▶ **Task requirements**
Look through the entries below and copy exactly the part that begins with the line containing "Figure 7. The system calibration model." and ends with the line containing "Figure D3. Same as Fig. D1 but for SO 2 .". Do not copy the pictures.

▶ **Provided material**
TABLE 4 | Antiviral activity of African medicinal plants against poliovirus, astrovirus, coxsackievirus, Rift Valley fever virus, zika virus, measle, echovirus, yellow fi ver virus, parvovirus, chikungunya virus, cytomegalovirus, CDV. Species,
--
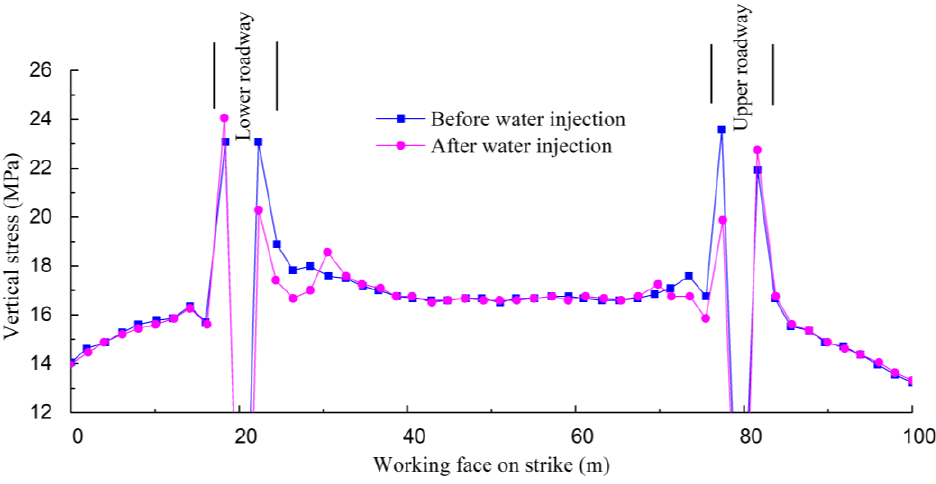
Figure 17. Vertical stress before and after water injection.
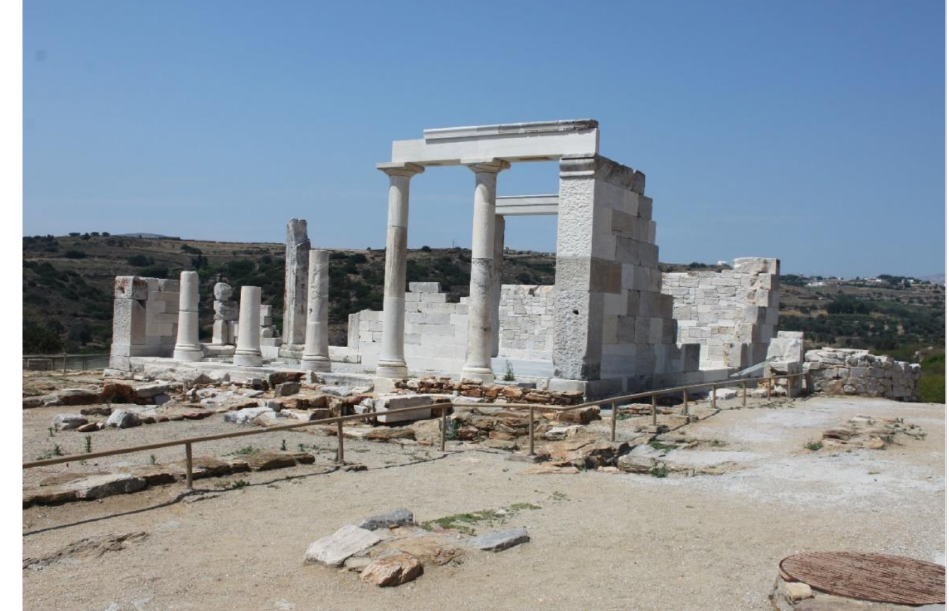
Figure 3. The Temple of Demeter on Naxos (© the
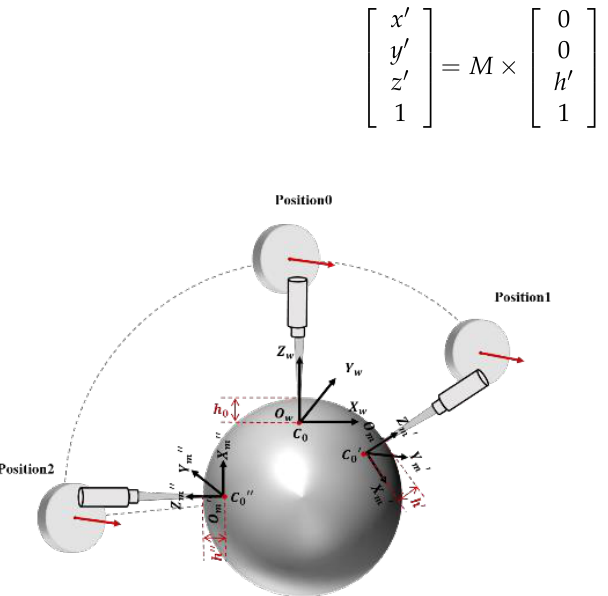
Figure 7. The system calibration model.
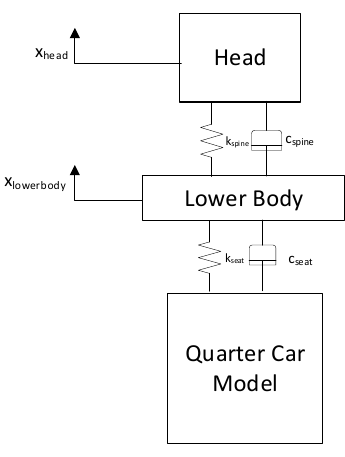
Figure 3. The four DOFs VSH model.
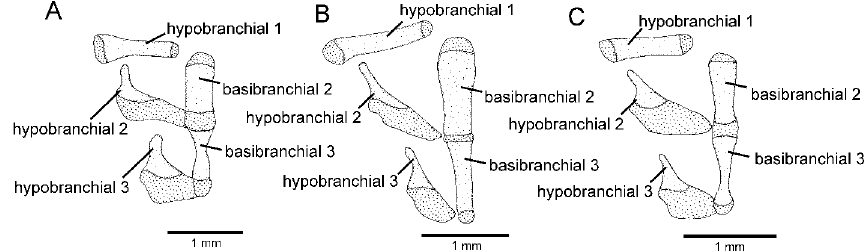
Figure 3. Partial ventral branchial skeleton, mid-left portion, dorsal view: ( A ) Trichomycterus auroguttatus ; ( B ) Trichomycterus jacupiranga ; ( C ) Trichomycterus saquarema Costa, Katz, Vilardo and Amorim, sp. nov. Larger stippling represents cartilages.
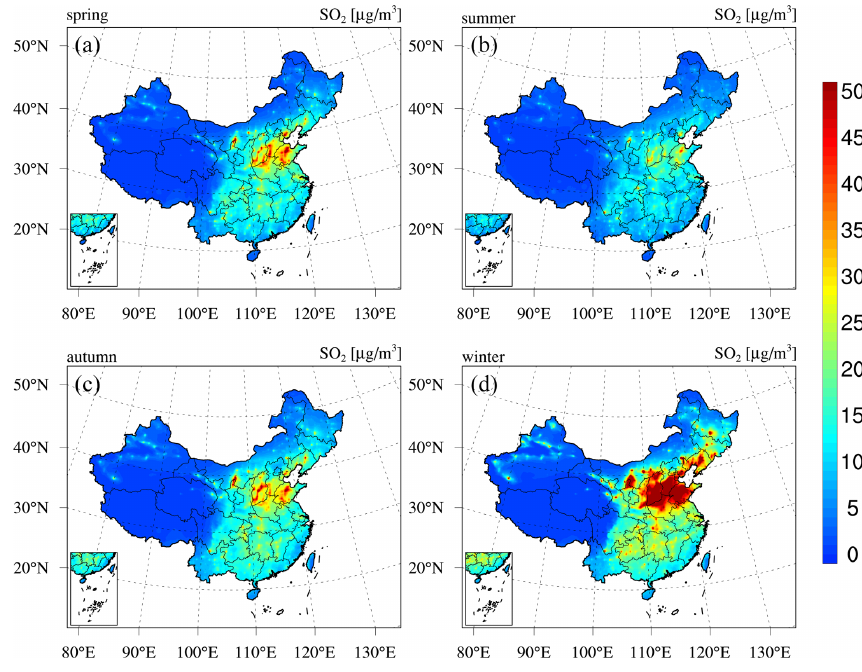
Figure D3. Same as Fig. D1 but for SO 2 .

▶ **Written solution**
Figure 7. The system calibration model.
Figure 3. The four DOFs VSH model.
Figure 3. Partial ventral branchial skeleton, mid-left portion, dorsal view: ( A ) Trichomycterus auroguttatus ; ( B ) Trichomycterus jacupiranga ; ( C ) Trichomycterus saquarema Costa, Katz, Vilardo and Amorim, sp. nov. Larger stippling represents cartilages.
Figure D3. Same as Fig. D1 but for SO 2 .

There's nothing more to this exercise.